Mr Beef26 August 2011 at 9:48pmPosts: 769 (0 today)Status: offline
I think that's probably about it - and the hill is Solsbury Hill, just outside Bath. But I don't know what special noises can be captured on that particular hill?
DolceVita28 August 2011 at 2:45pmPosts: 2330 (0 today)Status: offline
Mr.Beef, please do not kill me, but i really do not understand your avatar, i think it's bit disrespectful.
Cimber28 August 2011 at 10:41pmPosts: 2574 (0 today)Status: offline
. . .the track "A Quiet Moment" is 5 minutes long, the sound is described as "ambient sound".
It could be a complete new track.
Sammy The Slug24 September 2011 at 7:31amPosts: 1040 (0 today)Status: offline
From what i understand, i guess it must be only ambient sound because curiously PG didn't want to put "Solsbury Hill" on NB. That's why "Solsbury Hill" is on NB as a bonus track. He decided to separate it from the rest of the other tracks with "A Quiet Moment". It must be strange to listen to
A Quiet Moment is the track that everyone that buys New Blood is going to skip. I used to live within walking distance of Solsbury Hill.

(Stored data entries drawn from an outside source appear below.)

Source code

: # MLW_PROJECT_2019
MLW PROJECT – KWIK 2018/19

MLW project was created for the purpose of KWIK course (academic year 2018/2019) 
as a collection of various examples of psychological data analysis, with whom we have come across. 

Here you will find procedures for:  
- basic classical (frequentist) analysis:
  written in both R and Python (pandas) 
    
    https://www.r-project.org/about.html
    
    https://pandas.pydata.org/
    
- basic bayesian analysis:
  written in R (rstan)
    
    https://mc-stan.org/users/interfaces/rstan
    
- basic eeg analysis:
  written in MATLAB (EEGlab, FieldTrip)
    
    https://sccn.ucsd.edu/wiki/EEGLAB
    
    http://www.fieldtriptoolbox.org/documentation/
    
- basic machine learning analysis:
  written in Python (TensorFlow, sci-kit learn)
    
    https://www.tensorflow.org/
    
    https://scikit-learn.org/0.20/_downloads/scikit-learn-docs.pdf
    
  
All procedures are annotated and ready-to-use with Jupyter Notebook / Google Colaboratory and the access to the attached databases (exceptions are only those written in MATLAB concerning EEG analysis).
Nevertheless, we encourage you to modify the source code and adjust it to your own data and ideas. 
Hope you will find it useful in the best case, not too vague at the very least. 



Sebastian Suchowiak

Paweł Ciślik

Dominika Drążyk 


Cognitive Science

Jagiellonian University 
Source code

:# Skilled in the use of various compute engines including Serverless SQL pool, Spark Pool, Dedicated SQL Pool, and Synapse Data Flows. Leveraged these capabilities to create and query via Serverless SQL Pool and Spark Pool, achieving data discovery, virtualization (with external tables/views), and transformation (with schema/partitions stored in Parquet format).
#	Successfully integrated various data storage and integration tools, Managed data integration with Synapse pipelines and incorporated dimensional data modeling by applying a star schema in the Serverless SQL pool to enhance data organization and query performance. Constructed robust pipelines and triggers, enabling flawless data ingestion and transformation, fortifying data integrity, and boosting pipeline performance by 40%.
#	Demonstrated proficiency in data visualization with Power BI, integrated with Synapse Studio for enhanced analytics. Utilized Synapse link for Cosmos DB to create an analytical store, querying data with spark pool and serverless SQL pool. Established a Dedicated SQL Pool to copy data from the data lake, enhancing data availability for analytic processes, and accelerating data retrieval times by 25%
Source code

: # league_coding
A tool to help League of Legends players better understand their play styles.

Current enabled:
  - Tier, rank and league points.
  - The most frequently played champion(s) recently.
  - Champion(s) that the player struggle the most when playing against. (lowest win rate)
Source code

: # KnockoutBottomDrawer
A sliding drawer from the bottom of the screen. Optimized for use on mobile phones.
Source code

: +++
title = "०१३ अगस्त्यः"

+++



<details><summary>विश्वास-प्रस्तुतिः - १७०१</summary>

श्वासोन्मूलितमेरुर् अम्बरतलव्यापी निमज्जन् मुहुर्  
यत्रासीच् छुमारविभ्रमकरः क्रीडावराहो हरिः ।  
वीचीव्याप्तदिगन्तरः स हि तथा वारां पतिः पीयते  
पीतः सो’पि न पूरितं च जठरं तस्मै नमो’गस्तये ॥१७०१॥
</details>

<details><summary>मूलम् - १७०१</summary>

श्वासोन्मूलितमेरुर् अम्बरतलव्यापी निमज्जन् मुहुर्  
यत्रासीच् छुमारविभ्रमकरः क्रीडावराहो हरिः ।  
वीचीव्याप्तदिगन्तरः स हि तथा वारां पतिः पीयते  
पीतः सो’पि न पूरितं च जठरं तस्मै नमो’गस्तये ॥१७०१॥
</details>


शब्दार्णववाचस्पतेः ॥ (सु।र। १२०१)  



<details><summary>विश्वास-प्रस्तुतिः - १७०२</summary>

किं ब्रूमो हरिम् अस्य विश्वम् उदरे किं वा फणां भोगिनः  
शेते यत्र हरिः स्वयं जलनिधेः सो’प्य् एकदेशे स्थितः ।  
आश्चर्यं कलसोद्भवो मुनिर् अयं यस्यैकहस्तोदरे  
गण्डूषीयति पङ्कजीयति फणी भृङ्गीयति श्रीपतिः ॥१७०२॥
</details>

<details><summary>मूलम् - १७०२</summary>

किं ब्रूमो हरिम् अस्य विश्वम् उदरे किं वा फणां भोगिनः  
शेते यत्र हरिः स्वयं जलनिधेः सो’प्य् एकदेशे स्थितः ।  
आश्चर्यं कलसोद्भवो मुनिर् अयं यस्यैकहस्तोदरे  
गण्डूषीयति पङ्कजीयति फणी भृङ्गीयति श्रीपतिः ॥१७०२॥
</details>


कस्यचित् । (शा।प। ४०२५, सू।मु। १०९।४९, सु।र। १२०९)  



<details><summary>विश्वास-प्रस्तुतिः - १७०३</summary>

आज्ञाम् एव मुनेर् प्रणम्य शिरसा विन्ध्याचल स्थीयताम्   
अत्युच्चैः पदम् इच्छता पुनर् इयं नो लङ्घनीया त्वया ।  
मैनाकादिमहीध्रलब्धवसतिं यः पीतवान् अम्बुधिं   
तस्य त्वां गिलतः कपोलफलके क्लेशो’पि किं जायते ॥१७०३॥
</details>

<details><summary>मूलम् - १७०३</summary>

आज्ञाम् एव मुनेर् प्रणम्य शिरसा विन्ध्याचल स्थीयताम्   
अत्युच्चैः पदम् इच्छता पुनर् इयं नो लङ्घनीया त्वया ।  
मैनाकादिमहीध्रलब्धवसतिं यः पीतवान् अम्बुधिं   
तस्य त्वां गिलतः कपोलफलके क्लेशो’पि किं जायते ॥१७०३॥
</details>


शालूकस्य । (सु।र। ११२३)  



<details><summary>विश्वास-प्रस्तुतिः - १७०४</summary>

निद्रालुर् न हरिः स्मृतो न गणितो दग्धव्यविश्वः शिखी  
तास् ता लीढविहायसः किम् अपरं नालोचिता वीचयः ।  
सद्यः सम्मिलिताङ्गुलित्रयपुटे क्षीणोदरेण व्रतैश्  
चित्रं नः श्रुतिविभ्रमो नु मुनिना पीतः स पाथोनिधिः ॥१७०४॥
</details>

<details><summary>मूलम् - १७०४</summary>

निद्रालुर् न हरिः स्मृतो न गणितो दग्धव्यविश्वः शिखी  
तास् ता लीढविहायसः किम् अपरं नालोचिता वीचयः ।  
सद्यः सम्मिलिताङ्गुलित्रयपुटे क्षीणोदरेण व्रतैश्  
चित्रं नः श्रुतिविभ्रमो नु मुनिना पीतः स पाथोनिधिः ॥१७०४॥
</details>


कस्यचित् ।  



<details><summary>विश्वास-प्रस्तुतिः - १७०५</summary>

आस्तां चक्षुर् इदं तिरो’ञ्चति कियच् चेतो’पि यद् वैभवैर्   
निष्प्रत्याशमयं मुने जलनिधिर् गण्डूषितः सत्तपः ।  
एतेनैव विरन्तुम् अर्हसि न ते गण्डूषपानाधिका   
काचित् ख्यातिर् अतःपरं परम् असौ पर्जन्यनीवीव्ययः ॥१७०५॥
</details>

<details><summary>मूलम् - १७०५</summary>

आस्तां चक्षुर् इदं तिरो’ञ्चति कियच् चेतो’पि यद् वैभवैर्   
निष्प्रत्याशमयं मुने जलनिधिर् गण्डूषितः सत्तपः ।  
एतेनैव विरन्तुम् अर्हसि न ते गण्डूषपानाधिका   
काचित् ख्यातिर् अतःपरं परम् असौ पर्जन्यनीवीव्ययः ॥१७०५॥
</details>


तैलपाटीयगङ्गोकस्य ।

Sounds in the eare included barking dogs; traffic; blowing wind; drunks passing wind; off-key singing and public urination.
Mr Beef24 September 2011 at 7:44pmPosts: 769 (0 today)Status: offline
I've taken a few walks there and I know what you mean Rraven - it's not as romantic and inspirational as the song suggests - and I hope it wasn't me that you could hear in your ear area. . . . Having heard Solsbury Hill at the cinema screening in London last week, I can understand why PG wouldn't want to include it (then why is it included?) because the orchestral treatment absolutely murdered the song.

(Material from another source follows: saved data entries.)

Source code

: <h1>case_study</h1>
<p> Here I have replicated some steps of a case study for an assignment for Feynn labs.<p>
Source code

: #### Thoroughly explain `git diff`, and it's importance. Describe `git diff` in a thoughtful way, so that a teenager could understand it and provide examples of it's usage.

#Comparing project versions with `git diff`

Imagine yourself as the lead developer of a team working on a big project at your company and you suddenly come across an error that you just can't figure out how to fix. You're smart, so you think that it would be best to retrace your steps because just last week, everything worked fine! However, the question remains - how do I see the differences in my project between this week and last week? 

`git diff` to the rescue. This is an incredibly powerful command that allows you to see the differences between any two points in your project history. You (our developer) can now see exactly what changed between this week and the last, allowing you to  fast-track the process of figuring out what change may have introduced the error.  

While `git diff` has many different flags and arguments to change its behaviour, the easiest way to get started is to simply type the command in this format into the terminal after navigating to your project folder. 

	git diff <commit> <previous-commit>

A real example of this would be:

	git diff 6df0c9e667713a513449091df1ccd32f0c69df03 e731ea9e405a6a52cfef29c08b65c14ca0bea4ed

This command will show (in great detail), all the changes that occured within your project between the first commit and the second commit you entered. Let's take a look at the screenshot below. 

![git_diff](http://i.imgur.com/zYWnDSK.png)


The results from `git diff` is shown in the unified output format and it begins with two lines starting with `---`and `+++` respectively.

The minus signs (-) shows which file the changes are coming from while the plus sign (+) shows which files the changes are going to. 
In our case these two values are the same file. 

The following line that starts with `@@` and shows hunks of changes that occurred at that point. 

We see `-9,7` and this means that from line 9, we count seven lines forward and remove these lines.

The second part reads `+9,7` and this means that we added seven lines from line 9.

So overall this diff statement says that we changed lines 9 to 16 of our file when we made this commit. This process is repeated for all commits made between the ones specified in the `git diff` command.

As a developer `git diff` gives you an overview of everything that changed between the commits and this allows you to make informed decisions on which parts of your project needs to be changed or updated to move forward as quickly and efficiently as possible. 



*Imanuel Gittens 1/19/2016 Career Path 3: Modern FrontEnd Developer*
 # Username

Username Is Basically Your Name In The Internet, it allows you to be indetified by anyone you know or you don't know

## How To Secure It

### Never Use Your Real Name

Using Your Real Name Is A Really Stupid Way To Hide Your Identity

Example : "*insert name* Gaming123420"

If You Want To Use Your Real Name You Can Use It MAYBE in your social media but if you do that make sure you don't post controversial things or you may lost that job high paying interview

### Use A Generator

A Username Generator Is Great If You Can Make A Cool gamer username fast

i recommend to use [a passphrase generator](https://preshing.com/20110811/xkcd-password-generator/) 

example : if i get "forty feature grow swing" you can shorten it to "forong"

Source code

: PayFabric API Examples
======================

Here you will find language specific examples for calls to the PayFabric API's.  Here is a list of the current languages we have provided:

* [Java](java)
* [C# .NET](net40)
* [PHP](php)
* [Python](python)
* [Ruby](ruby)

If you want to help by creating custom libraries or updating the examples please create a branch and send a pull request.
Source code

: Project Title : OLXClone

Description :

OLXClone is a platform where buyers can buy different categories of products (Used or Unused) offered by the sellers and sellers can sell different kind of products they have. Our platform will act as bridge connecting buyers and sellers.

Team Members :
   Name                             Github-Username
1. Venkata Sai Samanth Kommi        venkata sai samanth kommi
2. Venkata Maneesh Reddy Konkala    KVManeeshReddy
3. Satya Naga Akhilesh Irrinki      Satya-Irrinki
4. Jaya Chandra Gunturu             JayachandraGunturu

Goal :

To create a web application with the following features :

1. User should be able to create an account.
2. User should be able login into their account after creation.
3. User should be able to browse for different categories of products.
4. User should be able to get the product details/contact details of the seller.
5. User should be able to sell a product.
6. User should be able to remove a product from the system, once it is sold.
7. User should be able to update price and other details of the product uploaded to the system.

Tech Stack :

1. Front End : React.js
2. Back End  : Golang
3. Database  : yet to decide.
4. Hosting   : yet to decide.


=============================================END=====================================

I disagree that the orchestra murdered "Solsbury Hill". It was a lot of fun to listen and watch during the concert. It contained an extra dash of joy that is not there in studio versions. In fact, the original 1977 version is quite creepy. Was it the creepiness you liked, Mr. Beef?
Mr Beef25 September 2011 at 8:33pmPosts: 769 (0 today)Status: offline
I don't know Rraven - I have to admit that I only went to see this almost by accident, because I was in London that day. . . it had been a long day and maybe I was tired, but I didn't really enjoy a lot of it (except Darkness & Signal to Noise). . . or maybe it was the wretched multiplex - we used to have nice, old fashioned cinemas from the 1930s in England until multiplexes wiped them out. I hate the way multipexes smell (a combo of plastic, pop corn, nachos, air conditioning and everything synthetic).

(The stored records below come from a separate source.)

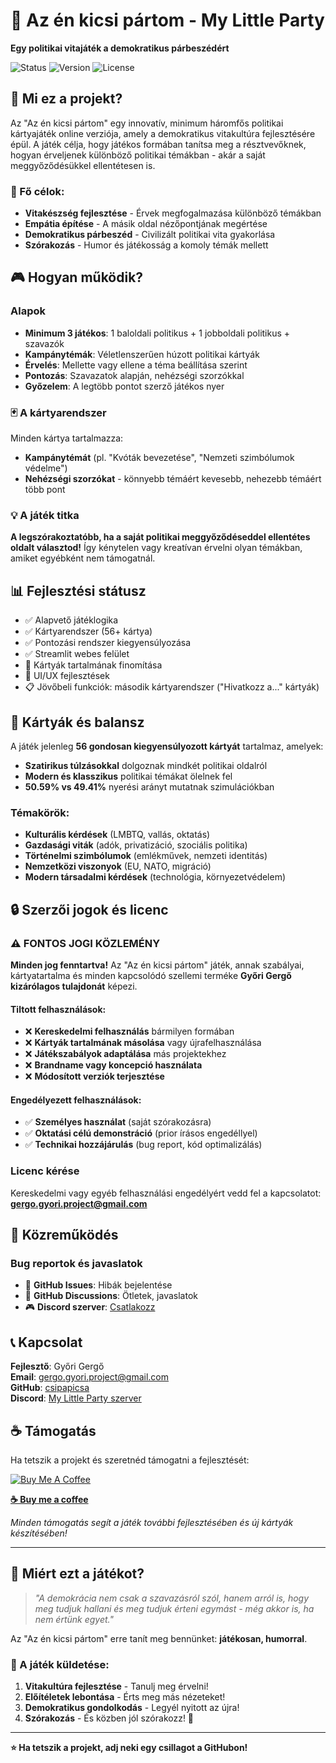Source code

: # 🎲 Az én kicsi pártom - My Little Party

**Egy politikai vitajáték a demokratikus párbeszédért**

![Status](https://img.shields.io/badge/status-fejlesztés%20alatt-yellow)
![Version](https://img.shields.io/badge/version-0.1.0-blue)
![License](https://img.shields.io/badge/license-All%20Rights%20Reserved-red)

## 📖 Mi ez a projekt?

Az "Az én kicsi pártom" egy innovatív, minimum háromfős politikai kártyajáték online verziója, amely a demokratikus vitakultúra fejlesztésére épül. A játék célja, hogy játékos formában tanítsa meg a résztvevőknek, hogyan érveljenek különböző politikai témákban - akár a saját meggyőződésükkel ellentétesen is.

### 🎯 Fő célok:
- **Vitakészség fejlesztése** - Érvek megfogalmazása különböző témákban
- **Empátia építése** - A másik oldal nézőpontjának megértése
- **Demokratikus párbeszéd** - Civilizált politikai vita gyakorlása
- **Szórakozás** - Humor és játékosság a komoly témák mellett

## 🎮 Hogyan működik?

### Alapok
- **Minimum 3 játékos**: 1 baloldali politikus + 1 jobboldali politikus + szavazók
- **Kampánytémák**: Véletlenszerűen húzott politikai kártyák
- **Érvelés**: Mellette vagy ellene a téma beállítása szerint
- **Pontozás**: Szavazatok alapján, nehézségi szorzókkal
- **Győzelem**: A legtöbb pontot szerző játékos nyer

### 🃏 A kártyarendszer
Minden kártya tartalmazza:
- **Kampánytémát** (pl. "Kvóták bevezetése", "Nemzeti szimbólumok védelme")
- **Nehézségi szorzókat** - könnyebb témáért kevesebb, nehezebb témáért több pont

### 💡 A játék titka
**A legszórakoztatóbb, ha a saját politikai meggyőződéseddel ellentétes oldalt választod!** 
Így kénytelen vagy kreatívan érvelni olyan témákban, amiket egyébként nem támogatnál.


## 📊 Fejlesztési státusz

- ✅ Alapvető játéklogika
- ✅ Kártyarendszer (56+ kártya)
- ✅ Pontozási rendszer kiegyensúlyozása
- ✅ Streamlit webes felület
- 🔄 Kártyák tartalmának finomítása
- 🔄 UI/UX fejlesztések
- 📋 Jövőbeli funkciók: második kártyarendszer ("Hivatkozz a..." kártyák)

## 🎲 Kártyák és balansz

A játék jelenleg **56 gondosan kiegyensúlyozott kártyát** tartalmaz, amelyek:
- **Szatirikus túlzásokkal** dolgoznak mindkét politikai oldalról
- **Modern és klasszikus** politikai témákat ölelnek fel
- **50.59% vs 49.41%** nyerési arányt mutatnak szimulációkban

### Témakörök:
- **Kulturális kérdések** (LMBTQ, vallás, oktatás)
- **Gazdasági viták** (adók, privatizáció, szociális politika)
- **Történelmi szimbólumok** (emlékművek, nemzeti identitás)
- **Nemzetközi viszonyok** (EU, NATO, migráció)
- **Modern társadalmi kérdések** (technológia, környezetvédelem)

## 🔒 Szerzői jogok és licenc

### ⚠️ FONTOS JOGI KÖZLEMÉNY

**Minden jog fenntartva!** Az "Az én kicsi pártom" játék, annak szabályai, kártyatartalma és minden kapcsolódó szellemi terméke **Győri Gergő kizárólagos tulajdonát** képezi.

#### Tiltott felhasználások:
- ❌ **Kereskedelmi felhasználás** bármilyen formában
- ❌ **Kártyák tartalmának másolása** vagy újrafelhasználása
- ❌ **Játékszabályok adaptálása** más projektekhez
- ❌ **Brandname vagy koncepció használata**
- ❌ **Módosított verziók terjesztése**

#### Engedélyezett felhasználások:
- ✅ **Személyes használat** (saját szórakozásra)
- ✅ **Oktatási célú demonstráció** (prior írásos engedéllyel)
- ✅ **Technikai hozzájárulás** (bug report, kód optimalizálás)

### Licenc kérése
Kereskedelmi vagy egyéb felhasználási engedélyért vedd fel a kapcsolatot:
**gergo.gyori.project@gmail.com**

## 🤝 Közreműködés

### Bug reportok és javaslatok
- 🐛 **GitHub Issues**: Hibák bejelentése
- 💬 **GitHub Discussions**: Ötletek, javaslatok
- 🎮 **Discord szerver**: [Csatlakozz](https://discord.gg/AtnQJ6YcYA)

## 📞 Kapcsolat

**Fejlesztő**: Győri Gergő  
**Email**: gergo.gyori.project@gmail.com  
**GitHub**: [csipapicsa](https://github.com/csipapicsa)  
**Discord**: [My Little Party szerver](https://discord.gg/AtnQJ6YcYA)

## ☕ Támogatás

Ha tetszik a projekt és szeretnéd támogatni a fejlesztését:

[![Buy Me A Coffee](https://img.shields.io/badge/Buy%20Me%20A%20Coffee-Support%20Project-orange?style=for-the-badge&logo=buy-me-a-coffee)](https://buymeacoffee.com/savpank)

**[☕ Buy me a coffee](https://buymeacoffee.com/savpank)**

*Minden támogatás segít a játék további fejlesztésében és új kártyák készítésében!*

---

## 🎪 Miért ezt a játékot?

> *"A demokrácia nem csak a szavazásról szól, hanem arról is, hogy meg tudjuk hallani és meg tudjuk érteni egymást - még akkor is, ha nem értünk egyet."*

Az "Az én kicsi pártom" erre tanít meg bennünket: **játékosan, humorral**.

### 🌟 A játék küldetése:
1. **Vitakultúra fejlesztése** - Tanulj meg érvelni!
2. **Előítéletek lebontása** - Érts meg más nézeteket!
3. **Demokratikus gondolkodás** - Legyél nyitott az újra!
4. **Szórakozás** - És közben jól szórakozz! 🎉

---

**⭐ Ha tetszik a projekt, adj neki egy csillagot a GitHubon!**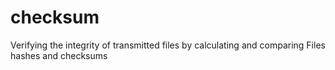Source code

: # checksum
Verifying the integrity of transmitted files by calculating and comparing Files hashes and checksums
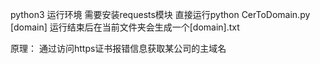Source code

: python3 运行环境
  需要安装requests模块
  直接运行python CerToDomain.py [domain]
  运行结束后在当前文件夹会生成一个[domain].txt

原理：
  通过访问https证书报错信息获取某公司的主域名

Mr Beef25 September 2011 at 8:36pmPosts: 769 (0 today)Status: offline
. . . oh and the fact that they are always "out of town", hidden by a maze of flyovers and big roads. . . hell if you're a pedestrian - t's all too American for me.
Cornflower9 October 2012 at 10:27pmPosts: 3 (0 today)Status: offline
I think it is absolutely beautiful. I love the spaciousness it offers to the album. As ego-driven humans we are way to interested in content filling up the spaciousness that is our true self. It takes courage to recognize that spaciousness within yourself. I support you all to take a moment and reach into your spaciousness. Find peace in it. Then listen again to this song. Brilliant.
One of Us23 October 2012 at 12:29pmPosts: 266 (0 today)Status: offline
I totally agree Cornflower. It's great on headphones and in fact I'd rather Solsbury Hill wasn't on the CD and A Quiet Moment was either the last track or at least preceded something else more in keeping with the introspective feel of the rest, something quiet and reflective.
Hey ho. It's not even a brilliant version of SH. The live ending was better and more spirited, but personally if he was going to do the song, he should have stripped it back like he did with Here Comes The Flood all those years ago.